Forex Top Team

Attention on US Employment Statistics, Confirming the Trend of Dollar Weakness

This week, amidst reports concerning the Bank of Japan, the yen’s strength has been notable. However, overshadowed by this, the dollar market has also seen a predominance of dollar selling. Whether the US employment statistics released today will solidify the trend of dollar weakness for the coming week or return the market to a state of confusion is something to watch closely.

The consensus forecast for the February US employment statistics to be released this time is an increase of 200,000 in the number of employed persons. After exceeding all major economists’ expectations with an increase of 353,000 in January, maintaining an average increase will be crucial. If there’s a recoil decrease, it could lead to a continuation of the trend of dollar weakness.

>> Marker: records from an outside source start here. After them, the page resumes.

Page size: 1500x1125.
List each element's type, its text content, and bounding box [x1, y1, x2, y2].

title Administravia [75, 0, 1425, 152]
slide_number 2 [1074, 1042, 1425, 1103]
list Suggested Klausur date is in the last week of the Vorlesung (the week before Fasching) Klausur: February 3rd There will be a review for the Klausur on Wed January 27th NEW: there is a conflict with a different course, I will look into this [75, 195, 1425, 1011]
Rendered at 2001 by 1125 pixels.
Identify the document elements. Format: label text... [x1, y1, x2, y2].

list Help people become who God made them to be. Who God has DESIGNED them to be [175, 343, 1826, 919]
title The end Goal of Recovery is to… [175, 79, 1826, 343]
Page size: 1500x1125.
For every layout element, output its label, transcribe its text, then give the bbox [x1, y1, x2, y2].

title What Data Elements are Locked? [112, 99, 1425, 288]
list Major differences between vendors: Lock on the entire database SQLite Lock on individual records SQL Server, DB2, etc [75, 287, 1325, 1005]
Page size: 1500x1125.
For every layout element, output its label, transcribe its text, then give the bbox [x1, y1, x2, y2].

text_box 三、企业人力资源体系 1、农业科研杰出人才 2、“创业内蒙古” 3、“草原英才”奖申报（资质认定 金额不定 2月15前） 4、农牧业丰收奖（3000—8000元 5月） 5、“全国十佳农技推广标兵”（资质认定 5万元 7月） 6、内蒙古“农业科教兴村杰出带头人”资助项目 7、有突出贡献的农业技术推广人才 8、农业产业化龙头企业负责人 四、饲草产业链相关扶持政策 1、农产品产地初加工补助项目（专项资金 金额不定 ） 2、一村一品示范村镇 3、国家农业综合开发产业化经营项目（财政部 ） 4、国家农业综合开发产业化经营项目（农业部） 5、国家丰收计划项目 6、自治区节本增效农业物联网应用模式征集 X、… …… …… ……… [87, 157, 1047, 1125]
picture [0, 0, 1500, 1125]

The unemployment rate is expected to remain at 3.7%, the same level as the previous month. Average hourly earnings are anticipated to grow by 4.3% year-on-year, a slight slowdown from the previous +4.5%. Similarly, the month-on-month growth is expected to slow down from +0.6% to +0.2%.

Other indicators to be released include the Eurozone’s real GDP final figure for the fourth quarter and Canada’s employment statistics for February.

In terms of speaking events, there will be a press conference by Simkus, Governor of the Bank of Lithuania, and an event attended by Holzmann, Governor of the Austrian National Bank. While ECB President Lagarde explicitly stated there was no discussion of rate cuts, the economic forecasts from staff suggested a downward revision in inflation forecasts as anticipated by the market. It’s worth checking for any rate cut-related comments from ECB officials.

Additionally, ahead of the weekend blackout period before the FOMC meeting, there will be speeches by Fed officials, starting with New York Fed President Williams participating in a panel discussion today. Following Chairman Powell’s congressional testimony, these final remarks from key officials before the FOMC meeting will be closely watched.

Today’s focus is on the February US Non-Farm Payrolls (NFP) [month-on-month] and the February unemployment rate, both scheduled for release. It’s important to monitor the market movements following these releases. Given the significant dollar selling already seen this week, a positive outcome could lead to a strong buyback, making it easier to ride the short-term trend.